Le 7 Juillet 1984, elle s’éteignait à Brighton alors même que la télévision anglaise venait de lui rendre un vibrant hommage. Ses chères soeurs Sheila et Margaret ne lui survécurent que peu. La première s’éteignit la même année et la seconde l’année suivante.
Celine Colassin
QUE VOIR?
1932: Dance, Pretty Lady: Avec Ann Casson
1934: The Rise of Catherine the Great: Avec Elisabeth Bergner et Douglas Fairbanks jr.
1937: Moi, Claudius: Avec Merle Oberon et Charles Laughton
1937: Fire Over England: Avec Vivien Leigh et Laurence Olivier
1939: Les Hauts de Hurlevent: Avec Merle Oberon, Laurence Olivier et David Niven.
1939: Nous ne Sommes pas Seuls: Avec Paul Muni
1939: Poison Pen: Avec Robert Newton et Ann Todd
1940: l’Aigle des Mers: Avec Errol Flynn
1944: Two Thousand Women: Avec Phyllis Calvert, Patricia Roc et Jean Kent
1945: L’Intriguante de Saratoga: Avec Ingrid Bergman et Gary Cooper
1945: Cléopâtre: Avec Vivien Leigh et Claude Rains.
1945: Dumb Dora Discover Tabacco (Court Métrage) Avec Paméla Stirling et Henry Kendall
1947: Le Narcisse Noir: Avec Deborah Kerr
1947: Frieda: Avec Glynis Johns et Mai Zetterling
1948: Saraband for Dead Lovers: Avec Stewart Granger, Joan Greenwood et Françoise Rosay
1948: Good Time Girl: Avec Jean Kent et Herbert Lom
1957: High Tide at Noon: Avec Betta Saint John et Michael Craig.

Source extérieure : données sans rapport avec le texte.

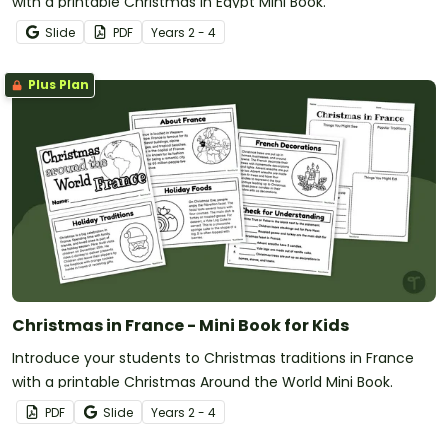
with a printable Christmas in Egypt Mini Book.
Slide
PDF
Year
s
2 - 4
Plus Plan
Christmas in France - Mini Book for Kids
Introduce your students to Christmas traditions in France
with a printable Christmas Around the World Mini Book.
PDF
Slide
Year
s
2 - 4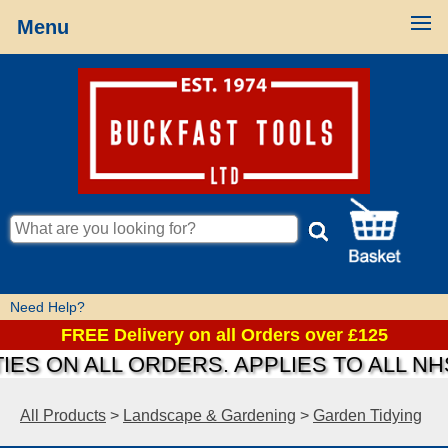
Menu
Need Help?
FREE Delivery on all Orders over £125
IES ON ALL ORDERS. APPLIES TO ALL N
All Products
>
Landscape & Gardening
>
Garden Tidying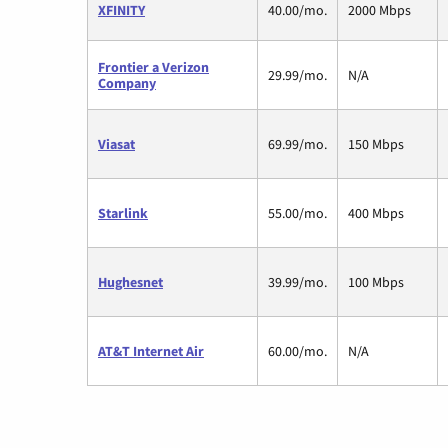
XFINITY
40.00/mo.
2000 Mbps
Frontier a Verizon
29.99/mo.
N/A
Company
Viasat
69.99/mo.
150 Mbps
Starlink
55.00/mo.
400 Mbps
Hughesnet
39.99/mo.
100 Mbps
AT&T Internet Air
60.00/mo.
N/A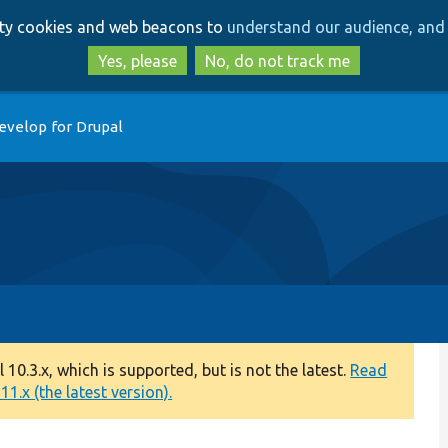
Skip
Skip
arty cookies and web beacons to
understand our audience, and 
to
to
main
search
Yes, please
No, do not track me
content
evelop for Drupal
0.3.x, which is supported, but is not the latest.
Read
1.x (the latest version).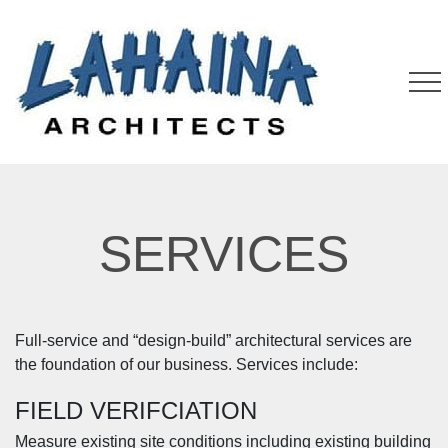
SERVICES
Full-service and “design-build” architectural services are
the foundation of our business. Services include:
FIELD VERIFCIATION
Measure existing site conditions including existing building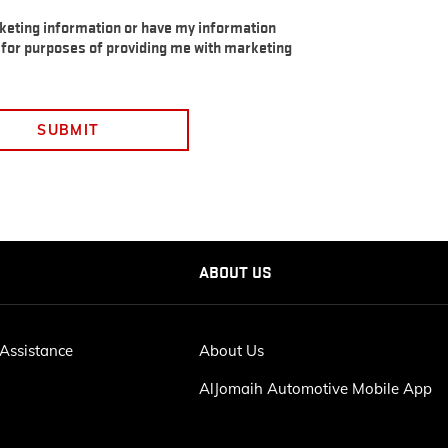
rketing information or have my information
s for purposes of providing me with marketing
SUBMIT
ABOUT US
Assistance
About Us
AlJomaih Automotive Mobile App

1957: No Time for Tears: Avec Anna Neagle et Sylvia Syms
1958: La Gitane et le Gentleman: Avec Mélina Mercouri
1963: Murder at the Gallop: Avec Margaret Rutherford et Robert Morley
1963: Les Cinquante Cinq Jours de Pékin: Avec Charlton Heston, Ava Gardner et David Niven
1964: Guns of Batasi: Avec Richard Attenborough et Mia Farrow
1965: Ces Merveilleux Fous Volants dans leurs Drôles de Machines: Avec Sarah Miles, Stuart Withman Terry Thomas
1965: Young Cassidy: Avec Rod Taylor
1966: Seven Women: Avec Anne Bancroft , Margaret Leighton et Sue Lyon
1966: Eye of the Devil: Avec Sharon Tate, David Niven et Deborah Kerr
1967: The Shuttered Room: Avec Carol Lesley et Oliver Reed
1970: The Beast in the Cellar: Avec Beryl Reid.
1970: Fragment of Fear: Avec Gayle Hunnicut et David Hemmings
1971: The Beloved: Avec Raquel Welch et Richard Johnson
1979: Dominique: Avec Jean Simmons et Clift Robertson
1981: Le Choc des Titans: Avec Laurence Olivier, Claire Bloom, Harry Hamlin et Ursula Andress.